(RECORDS FOR THIS TASK)

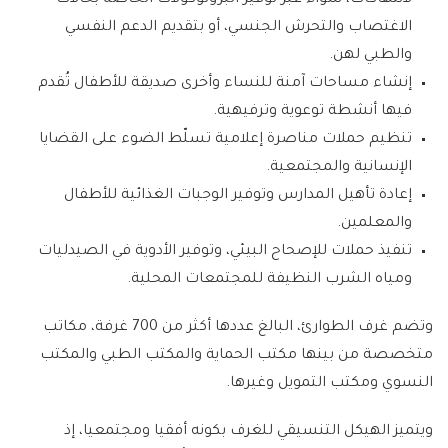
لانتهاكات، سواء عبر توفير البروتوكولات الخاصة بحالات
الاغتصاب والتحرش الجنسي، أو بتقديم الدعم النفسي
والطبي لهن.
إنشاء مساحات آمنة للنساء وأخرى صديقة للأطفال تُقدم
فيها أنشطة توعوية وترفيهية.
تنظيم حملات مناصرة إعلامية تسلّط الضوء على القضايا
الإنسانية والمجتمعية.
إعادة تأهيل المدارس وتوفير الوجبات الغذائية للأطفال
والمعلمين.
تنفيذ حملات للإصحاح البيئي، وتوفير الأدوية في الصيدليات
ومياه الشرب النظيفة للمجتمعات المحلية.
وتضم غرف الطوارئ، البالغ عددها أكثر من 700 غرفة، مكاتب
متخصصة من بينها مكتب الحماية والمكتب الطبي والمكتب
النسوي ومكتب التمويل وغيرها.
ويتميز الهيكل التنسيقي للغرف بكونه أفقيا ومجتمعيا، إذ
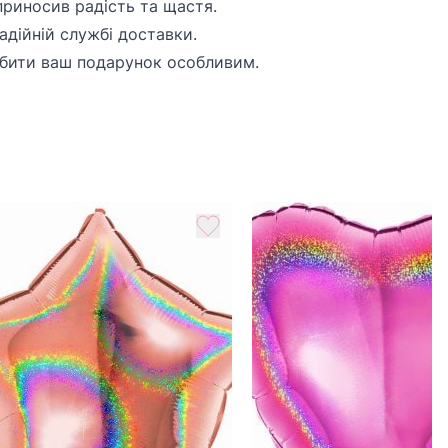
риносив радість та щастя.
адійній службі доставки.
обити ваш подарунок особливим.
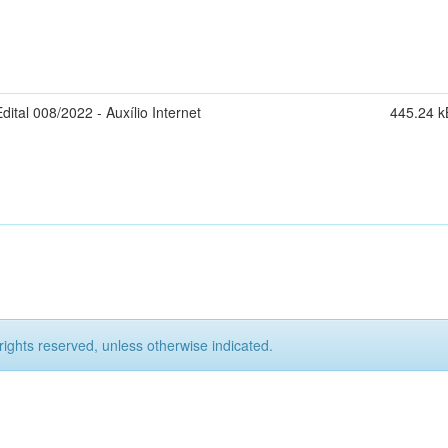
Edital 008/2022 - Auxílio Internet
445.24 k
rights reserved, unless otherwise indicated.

(End RECORDS FOR THIS TASK)
(RECORDS FOR THIS TASK)

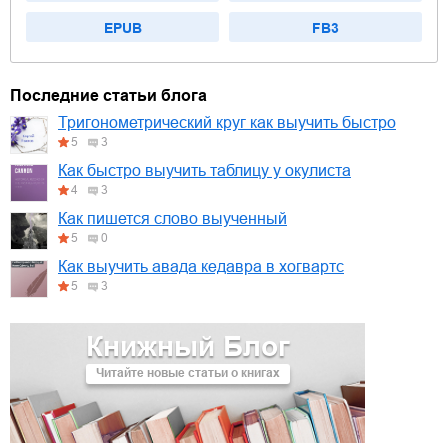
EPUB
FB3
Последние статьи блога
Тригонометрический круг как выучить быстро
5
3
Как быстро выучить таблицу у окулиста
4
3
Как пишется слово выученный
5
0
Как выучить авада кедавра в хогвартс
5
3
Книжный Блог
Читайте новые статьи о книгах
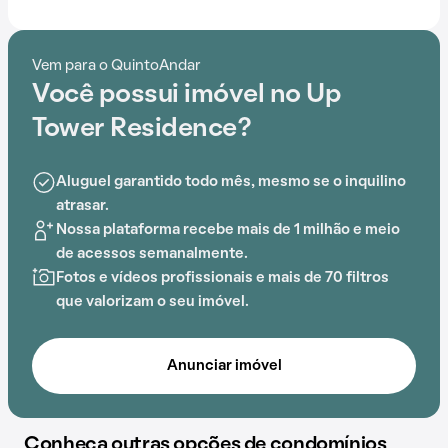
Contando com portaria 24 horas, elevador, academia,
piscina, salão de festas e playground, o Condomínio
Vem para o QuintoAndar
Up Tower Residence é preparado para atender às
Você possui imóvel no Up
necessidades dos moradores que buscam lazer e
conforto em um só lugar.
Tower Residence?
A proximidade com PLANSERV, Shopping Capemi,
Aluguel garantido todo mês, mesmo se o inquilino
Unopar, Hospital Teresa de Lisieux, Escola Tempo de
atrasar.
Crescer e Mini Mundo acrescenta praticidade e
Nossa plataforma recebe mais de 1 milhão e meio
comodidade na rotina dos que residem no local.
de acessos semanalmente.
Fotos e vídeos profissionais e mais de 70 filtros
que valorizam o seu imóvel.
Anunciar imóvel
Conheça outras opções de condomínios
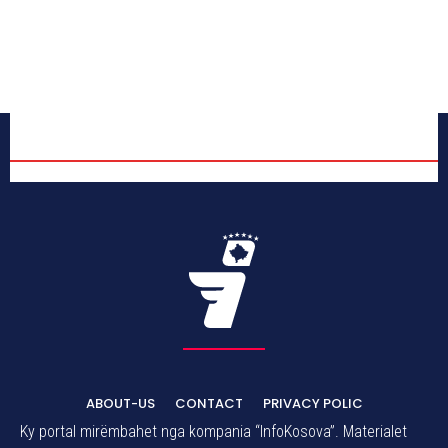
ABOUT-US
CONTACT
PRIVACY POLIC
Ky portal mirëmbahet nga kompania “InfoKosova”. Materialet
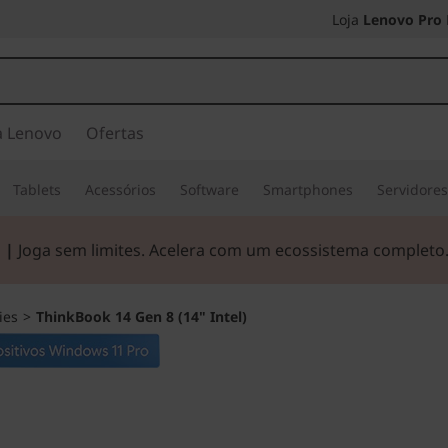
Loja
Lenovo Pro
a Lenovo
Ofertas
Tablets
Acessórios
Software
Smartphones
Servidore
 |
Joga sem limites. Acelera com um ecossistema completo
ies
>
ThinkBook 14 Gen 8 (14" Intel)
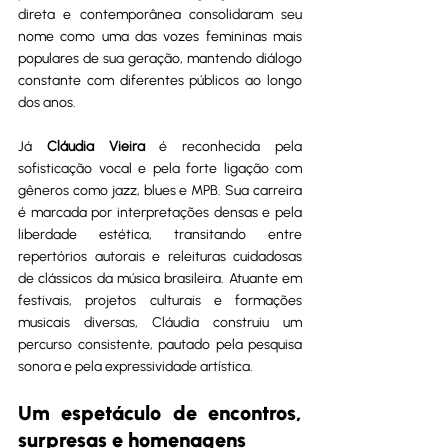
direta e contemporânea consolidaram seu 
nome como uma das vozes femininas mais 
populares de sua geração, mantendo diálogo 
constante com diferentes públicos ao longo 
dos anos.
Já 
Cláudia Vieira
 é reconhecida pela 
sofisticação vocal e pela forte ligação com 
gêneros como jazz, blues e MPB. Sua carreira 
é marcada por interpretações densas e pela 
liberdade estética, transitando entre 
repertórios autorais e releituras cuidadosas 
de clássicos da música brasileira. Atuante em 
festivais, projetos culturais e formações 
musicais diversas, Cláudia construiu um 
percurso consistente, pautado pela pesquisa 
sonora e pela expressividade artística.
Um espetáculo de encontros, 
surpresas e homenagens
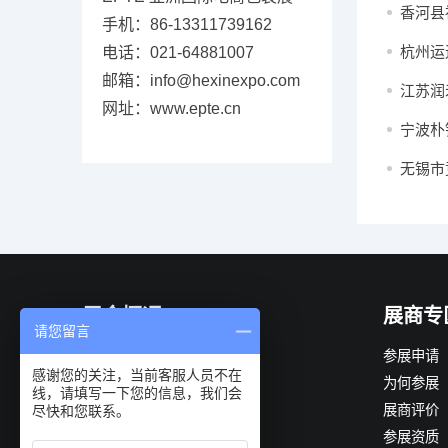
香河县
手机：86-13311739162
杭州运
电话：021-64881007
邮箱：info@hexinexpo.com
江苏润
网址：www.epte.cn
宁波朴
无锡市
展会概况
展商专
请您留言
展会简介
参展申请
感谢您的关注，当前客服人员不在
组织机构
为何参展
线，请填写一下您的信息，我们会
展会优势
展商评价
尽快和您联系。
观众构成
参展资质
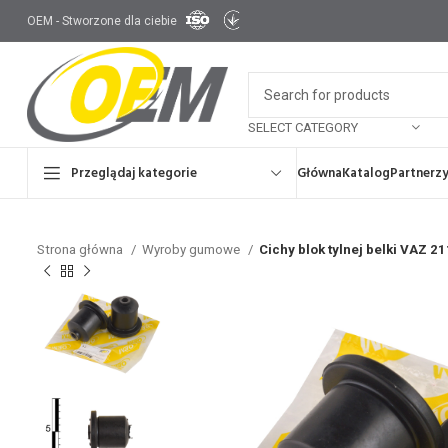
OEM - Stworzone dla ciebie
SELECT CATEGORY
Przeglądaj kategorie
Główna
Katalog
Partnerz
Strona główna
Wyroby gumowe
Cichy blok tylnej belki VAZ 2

(End RECORDS FOR THIS TASK)

INSTRUCTION
Please format the lines as a numbered list, starting at the line that contains "لانتهاكات، سواء عبر" and ending at the line that contains "ومياه الشرب النظيفة للمجتمعات المحلية.", and leave out any blank lines.

RESULT OF THE TASK
1. لانتهاكات، سواء عبر توفير البروتوكولات الخاصة بحالات
2. الاغتصاب والتحرش الجنسي، أو بتقديم الدعم النفسي
3. والطبي لهن.
4. إنشاء مساحات آمنة للنساء وأخرى صديقة للأطفال تُقدم
5. فيها أنشطة توعوية وترفيهية.
6. تنظيم حملات مناصرة إعلامية تسلّط الضوء على القضايا
7. الإنسانية والمجتمعية.
8. إعادة تأهيل المدارس وتوفير الوجبات الغذائية للأطفال
9. والمعلمين.
10. تنفيذ حملات للإصحاح البيئي، وتوفير الأدوية في الصيدليات
11. ومياه الشرب النظيفة للمجتمعات المحلية.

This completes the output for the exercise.